L'équipe a constaté que le lecanemab présentait une liaison nettement plus importante aux plaques amyloïdes corticales et, fait notable, aux vaisseaux sanguins cérébelleux, comparativement à l'ACU193. Le lecanemab a également marqué une fraction plus importante du signal total d'amyloïde et de protéines riches en feuillets bêta. L'ACU193, en revanche, a montré une liaison plus sélective et plus restreinte. Étant donné que la liaison vasculaire à la CAA constitue l'hypothèse principale pour expliquer le déclenchement des ARIA — par activation immunitaire au niveau des parois des vaisseaux sanguins — la plus faible affinité vasculaire relative de l'ACU193 pourrait contribuer à expliquer son profil d'ARIA potentiellement plus favorable, observé dans les données cliniques précoces.

Une observation méthodologique notable est que le temps de fixation des tissus (30 minutes contre 24 heures) a significativement modifié les interactions anticorps-antigène, ce qui signifie que les protocoles expérimentaux peuvent influencer de manière significative les conclusions tirées concernant la liaison des anticorps.

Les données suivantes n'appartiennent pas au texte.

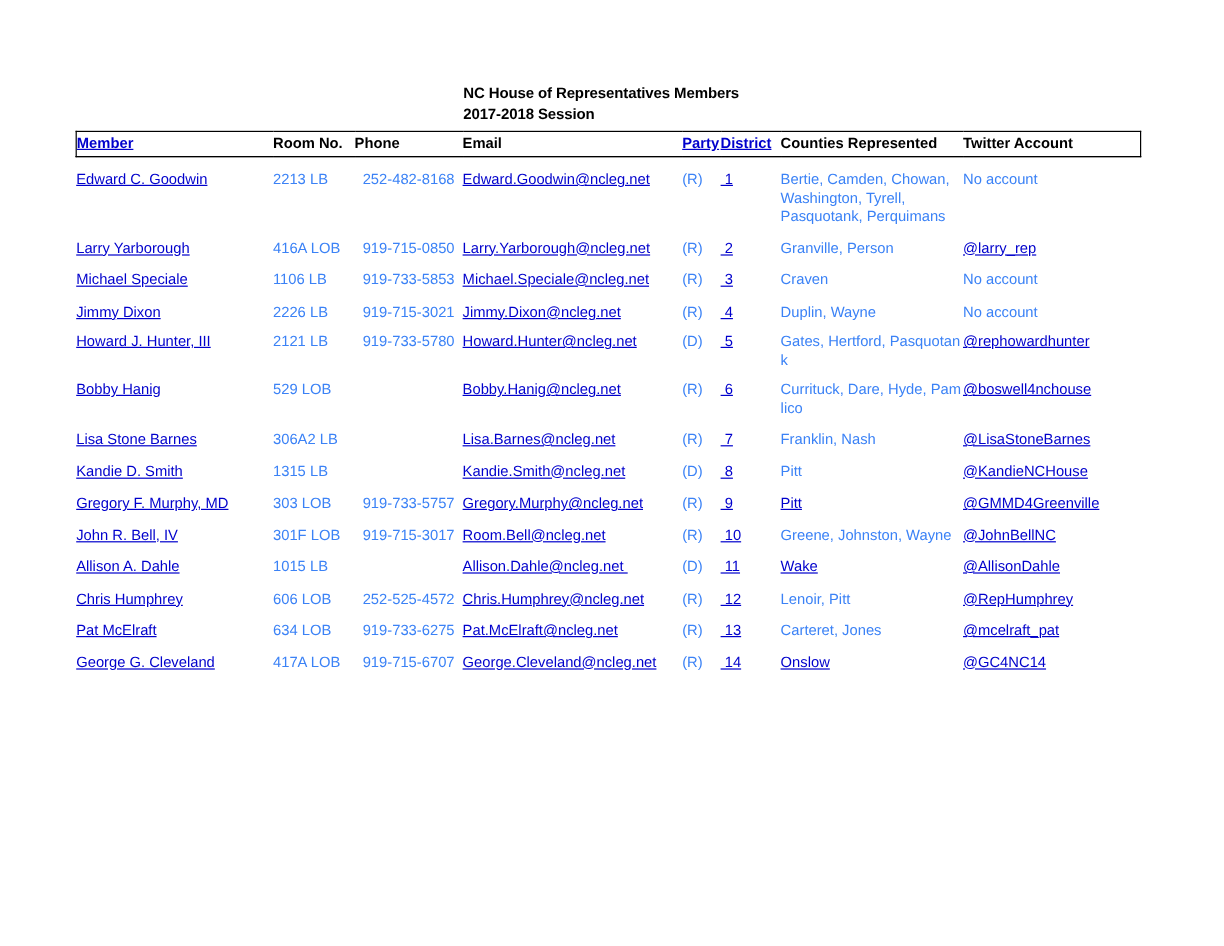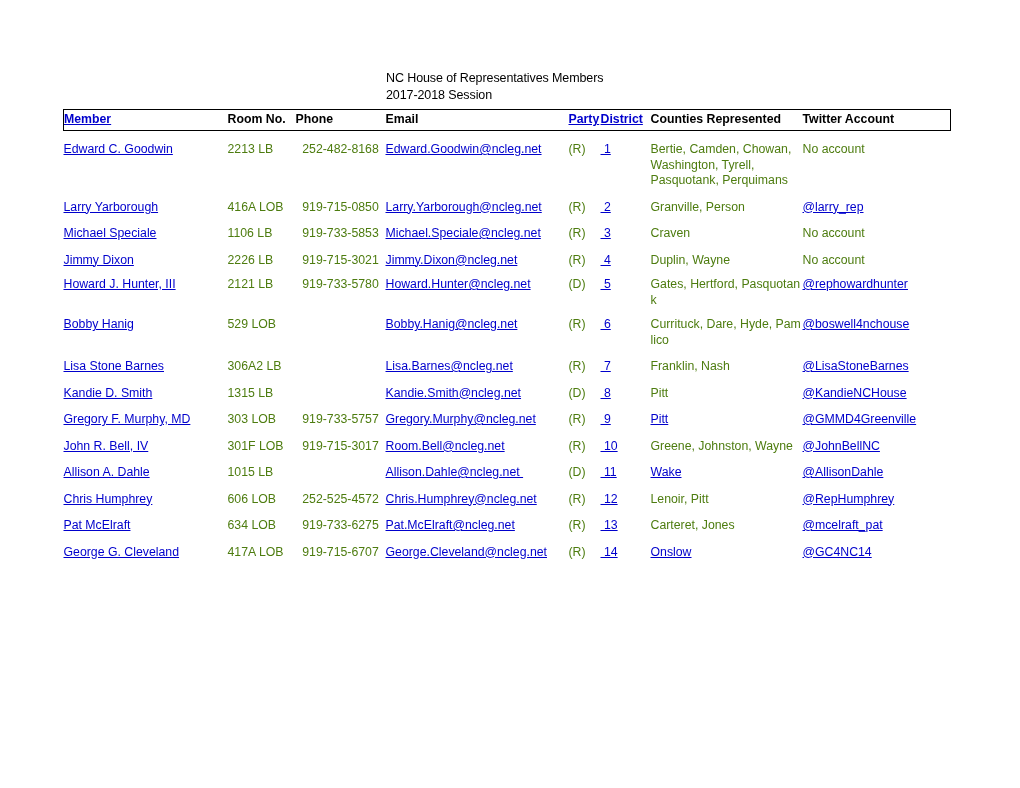"NC House of Representatives Members" .title-block { font-weight: normal -> bold }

Ces résultats suggèrent que la sélectivité de cible des anticorps — et pas seulement l'abondance de la cible — détermine à la fois l'efficacité thérapeutique et le risque pour la sécurité. Pour les cliniciens, cette recherche offre un cadre mécanistique permettant de comprendre pourquoi les taux d'ARIA diffèrent selon les médicaments contre Alzheimer, et étaye la justification du développement d'anticorps ciblant préférentiellement les oligomères amyloïdes solubles plutôt que les dépôts vasculaires.

Principales conclusions

  • Lecanemab bound more extensively to brain blood vessels than ACU193, potentially explaining higher ARIA risk.
  • ACU193 (sabirnetug) showed more selective amyloid binding, covering a smaller fraction of total amyloid signal.
  • Vascular CAA binding by anti-amyloid antibodies is the proposed mechanism driving ARIA side effects.
  • Tissue fixation time significantly altered antibody binding patterns, underscoring how lab protocols affect results.
  • Antibody selectivity, not just target abundance, may be key to balancing Alzheimer's drug efficacy and safety.

Méthodologie

L'étude a utilisé la coloration par immunofluorescence pour comparer la liaison ex vivo de lecanemab et ACU193 recombinants dans du tissu cérébral de souris transgéniques APP:hE4, fixé pendant 30 minutes ou 24 heures. La liaison a été quantifiée au niveau des plaques corticales, de la vasculature cérébelleuse et du signal amyloïde total, incluant les dépôts pan-Aβ et riches en feuillets bêta. Le modèle murin reproduit à la fois les plaques amyloïdes et l'angiopathie amyloïde cérébrale caractéristiques de la maladie d'Alzheimer.

Limites de l'étude

Ce résumé repose uniquement sur le résumé de l'article, le texte intégral n'étant pas en accès libre. L'étude a utilisé du tissu cérébral de souris plutôt que du tissu humain, ce qui peut limiter la transposition directe des profils de liaison au risque d'ARIA en contexte clinique. L'immunofluorescence ex vivo ne peut pas reproduire fidèlement les interactions dynamiques in vivo entre les anticorps circulants et la vasculature cérébrale.